En el lado positivo de la balanza, que cada vez hay más profesionales españoles que preparan por estas fechas elaboraciones artesanales más o menos creativas pero siempre siguiendo la más estricta ortodoxia repostera (a partir de 20 € el kilo), destacando Oriol Balaguer, Moulin au Chocolat, Raúl Asencio, Casa Losito, L’Atelier, Tugues, Sabors, Rocambolesc, Vallflorida Xocolaters o el pionero Torreblanca. En el lado negativo, que la mayoría de los consumidores de a pie solo han probado los industriales (10 € el kilo), con miga tirando a pétrea y exceso de aditivos artificiales. Y eso ni es panettone ni es nada.
Para los gastrónomos que no se arriendan ante los desafíos, existe una tercera vía algo más difícil, pero altamente reconfortante, que es buscar en los ultramarinos patrios aquellos que traen de importación las elaboraciones artesanales de reposteros prestigiosos del país de la bota como Dolcemascolo, De Vivo Pompei, Loison, Vergani, Fiasconaro o ese que vende Negrini con marca propia pero que le manda un pastelero amigo en piezas contadas.
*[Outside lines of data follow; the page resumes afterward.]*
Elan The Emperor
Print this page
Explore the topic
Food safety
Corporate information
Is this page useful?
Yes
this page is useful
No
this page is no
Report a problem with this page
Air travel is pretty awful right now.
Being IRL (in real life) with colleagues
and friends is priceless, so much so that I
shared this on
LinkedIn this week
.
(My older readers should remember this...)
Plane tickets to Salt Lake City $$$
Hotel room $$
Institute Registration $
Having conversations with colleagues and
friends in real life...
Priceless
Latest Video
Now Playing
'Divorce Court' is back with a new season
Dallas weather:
Últimamente, algún colega indocumentado me ha alabado la calidad del panettone Dolce & Gabbana con miel y canela (49 € la lata de un kilo) y no le voy a contradecir porque en estos temas fashionistas prefiero evitar el debate. Como el vodka de Roberto Cavalli (37,90 e la botella), me inclino por valorar tan celebradas marcas de lujo italiana por sus prendas de vestir y complementos. Y, entre tanto frenesí por esos panettones gomosos insoportablemente cargados de vainillina o agua de azar, me aferro a mis adorados polvorones de San Enrique a la espera del preceptivo roscón con chocolate a la taza de la Epifanía, que uno en estas cuestiones de la despensa navideña –pero solo en estas– se declara conservador e incluso nacionalista.